Olivia and Mallory had both shrieked when the water began—for a second I entertained a brief hope that Mallory, anyway, would start melting into a puddle, but no dice—and then started screeching at each other. I ignored them and focused on my wrists. They were definitely bruised where the golem had been clutching them, but he wasn’t tightening his grip any. I wiggled my arms experimentally. There. If I could just get them a little wetter, I might be able to slip out of its grip.
“You’re the vampire, go do something!” Mallory was screaming at Olivia. The sprinkler system was loud. I felt the massive buzz of her magic swell and spark with her frustration. “Kill him!”
But Olivia had seen me wiggling my arms. “I’m not leaving her, not while your little pet is getting soaked!” she shouted back.
“He’ll stay on task,” Mallory began, but Olivia shook her head stubbornly. She had her prize and wasn’t going to walk away from it. Mallory threw up her hands and stalked away into the dark drizzle toward the opposite end of the room, where the generator was. I heard her stumble and swear before she left my radius, and I couldn’t help but laugh at that. Then she let out an anguished cry, and Olivia called a question at her.
“The book!” she screamed. “He’s taken the Book of Mirrors!” There was a rustling of feet and water as she ran in Jesse’s direction, and then Olivia and I didn’t hear anything else.
I could only see about two feet in any direction, but Olivia pivoted to face me, her eyes inches from mine. “This is your doing, I suppose?” she said coolly.
“Actually, I had—” I began, but she was coming at me now, leaning forward to pinch the skin on my upper arm, hard, and twist it. I cried out in pain.
“What is wrong with you?” she exploded. “I gave you a home, a job, beautiful things, and then you betrayed me. Despite all of that, I came back to give you this gift”—she released me and gestured openly with her arms—“and you spit it back in my face. All the planning, all the work I put into you! You ungrateful little brat.” She hit me again, a backhand. It slid off my wet cheek, but I still felt a spurt of blood in my mouth.
I laughed in her face. Couldn’t help it, didn’t want to. Olivia stared at me, shocked, like I’d just peed on her rug.
“Let me make something clear, Liv,” I snarled. “And I want you to listen, because this is critical. You. Are. Not. My. Mother.” I spat the blood in her face, and even though the water washed it right off she took a step back, shocked. “You aren’t anyone’s mother, and you never will be, thank God, because you are so incredibly unhinged that it’s a little funny.
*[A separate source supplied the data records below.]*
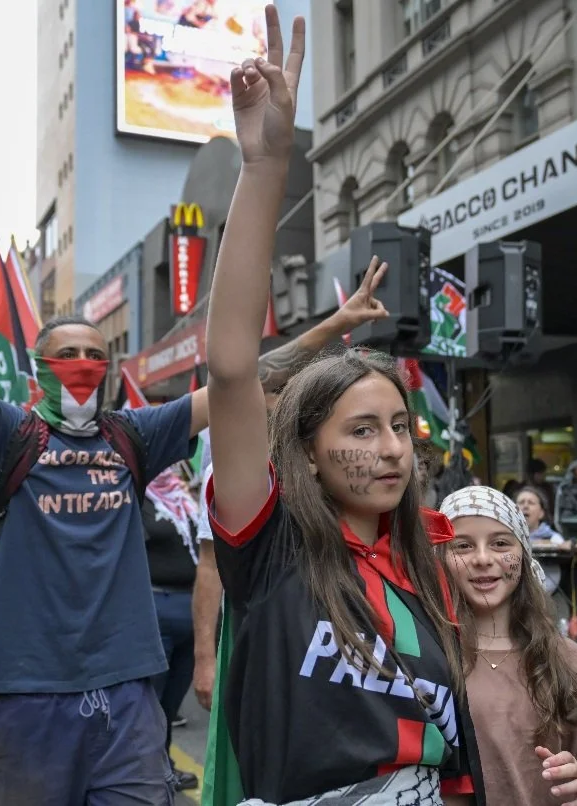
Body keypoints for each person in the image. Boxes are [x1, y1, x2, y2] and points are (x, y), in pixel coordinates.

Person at [0, 118, 386, 804]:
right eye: (65, 355)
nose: (82, 366)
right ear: (38, 371)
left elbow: (241, 383)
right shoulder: (4, 433)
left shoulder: (133, 433)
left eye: (94, 356)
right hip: (27, 693)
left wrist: (330, 330)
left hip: (130, 697)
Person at [204, 9, 478, 803]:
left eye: (399, 427)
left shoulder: (434, 567)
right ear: (307, 449)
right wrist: (266, 167)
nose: (392, 449)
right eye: (361, 429)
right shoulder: (270, 550)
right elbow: (230, 371)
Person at [439, 485, 577, 805]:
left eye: (501, 543)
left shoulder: (566, 658)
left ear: (523, 552)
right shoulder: (425, 655)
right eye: (462, 546)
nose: (483, 559)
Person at [143, 464, 202, 791]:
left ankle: (162, 763)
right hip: (155, 608)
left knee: (169, 703)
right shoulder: (140, 498)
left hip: (189, 609)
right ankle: (144, 770)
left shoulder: (185, 497)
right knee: (148, 701)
You’re a psychotic parasite, and I am not your goddamned Barbie doll.”
She was fast, but she was still human, and she telegraphed the punch. I saw her rear her arm back, but I was already moving, pulling my wrists up and free through the wet golem’s hands. I ducked just in time, and Olivia’s fist drove into the golem’s face.
Wet clay or not, it had to hurt, because she cried out, backing up a few steps and clutching her right hand with her left, unaccustomed to pain. That’s what you get for trying to punch a null. I had a new problem, though: the golem was wet but not dead. His orders were to contain me, and he was going to keep coming. I slipped away from his first lunge and side-checked the off-balance Olivia, who slid on the carpeting and went down.